PHotoEspaña da carta blanca al fotógrafo Alberto García-Alix para organizar seis exposiciones.

LA EXALTACIÓN DEL SER. UNA MIRADA HETERODOXA

ALBERTO GARCÍA-ALIX

Parafraseando a Lorca y por explicarme diré que lo sublime no tiene ángel, tiene duende. Desligado de la razón, anida en las tripas y el alma se alimenta.
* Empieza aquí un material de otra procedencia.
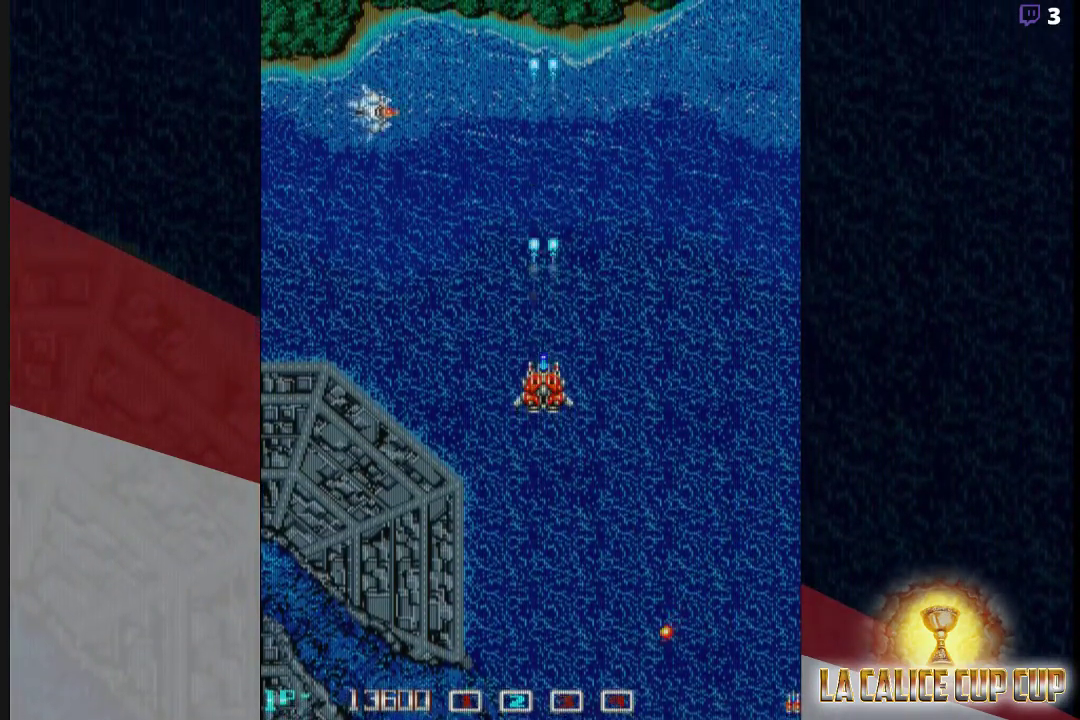
{"buttons": ["CROSS"], "left_stick": "center", "events": []}
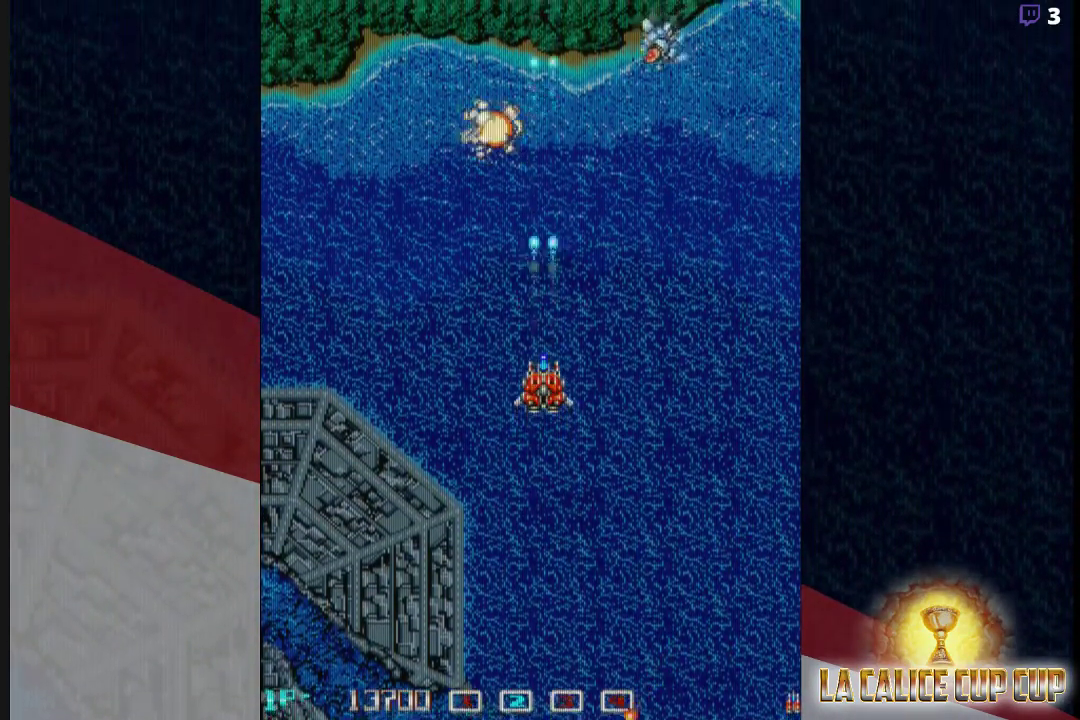
{"buttons": ["CROSS"], "left_stick": "center", "events": []}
El ser. El sentido de lo único. La emoción como golpe. De ahí que regurgite como sensación o exaltación corpórea donde placer y dolor se dan la mano. Es una vieja idea romántica aún vigente. Desde los griegos posee la idea de lo sublime la virtud de la revelación que nos agita y nos conmueve. Hay en ello algo muy barroco. Encuentro y punto de partida. La emoción y su umbral. La grandeza. El escalofrío. Lo inmensurable.
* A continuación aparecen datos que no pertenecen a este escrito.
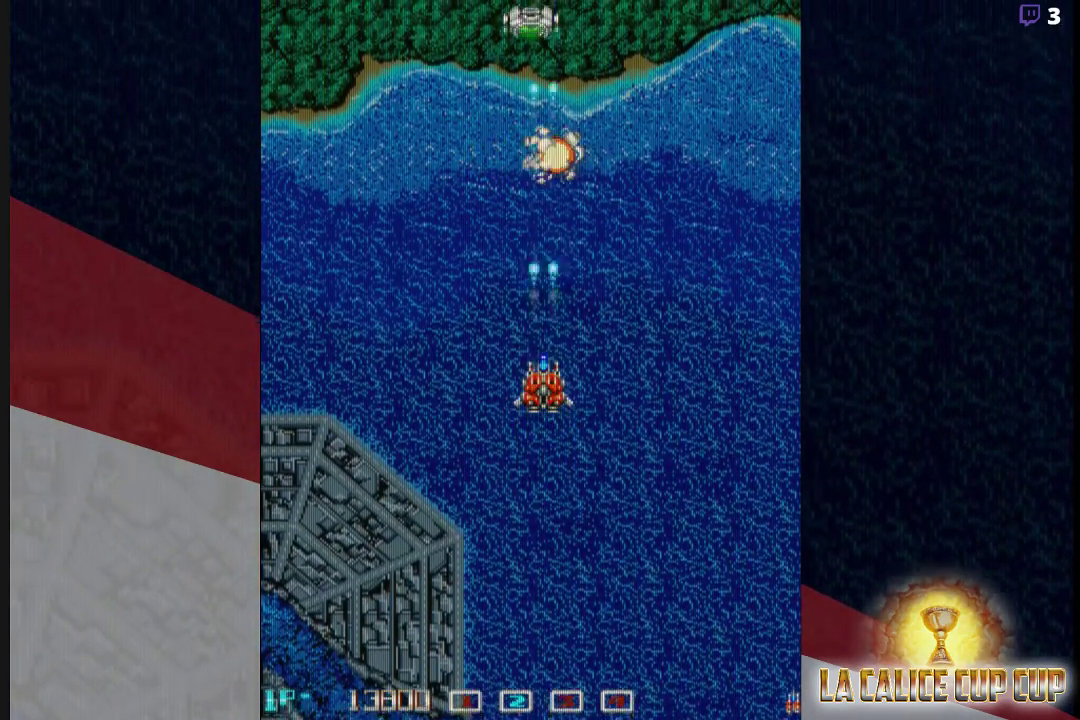
{"buttons": ["CROSS"], "left_stick": "center", "events": []}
Miramos aquí también lo heterodoxo, no visto como herejía o disconformidad, sino como obra que habita fuera de normas porque se nutre de lo más íntimo y pasional del autor. El ser. La creación de lo único. En ese horizonte, tenso como una goma que se estira, el trabajo de estos fotógrafos que presentamos en este 20 aniversario de PHotoEspaña toma cuerpo.

En la obra de Paulo Nozolino, la idea pasional de la presencia y su espectro son vistos siempre desde el plano vertical. Un espacio donde la línea frustra el horizonte. Lo adensa y lo pone ante nuestros ojos oscureciendo el detalle. Hay en sus imágenes un todo destruido que nos habla, que nos interroga. Como a fuego lento. La abstracción gana sustancia. Miramos penumbra. La descomposición de un paisaje oprimido. Reverberación de ausencia. El pasado lo habita. Soledad de vacío. Angustia, tragedia y dolor. Quizás Nozolino comenzó mirando el cielo. Un cielo siempre pesado. Sus imágenes parecen salir de sueños. Hoy, con este trabajo, Loaded Shine, sujeta su mirada a lo intemporal de lo que yace en apariencia muerto. Vemos un mundo que se destruye continuamente. Como en esa imagen que muestra una bombilla aislada en silencio, donde la luz es herida; o esa otra que muestra los pies de un burro muerto. Con flash y a mediodía. Una vaporosa y visible idea de muerte nos embarga. El corazón en la mano. Vivimos en decadencia eterna.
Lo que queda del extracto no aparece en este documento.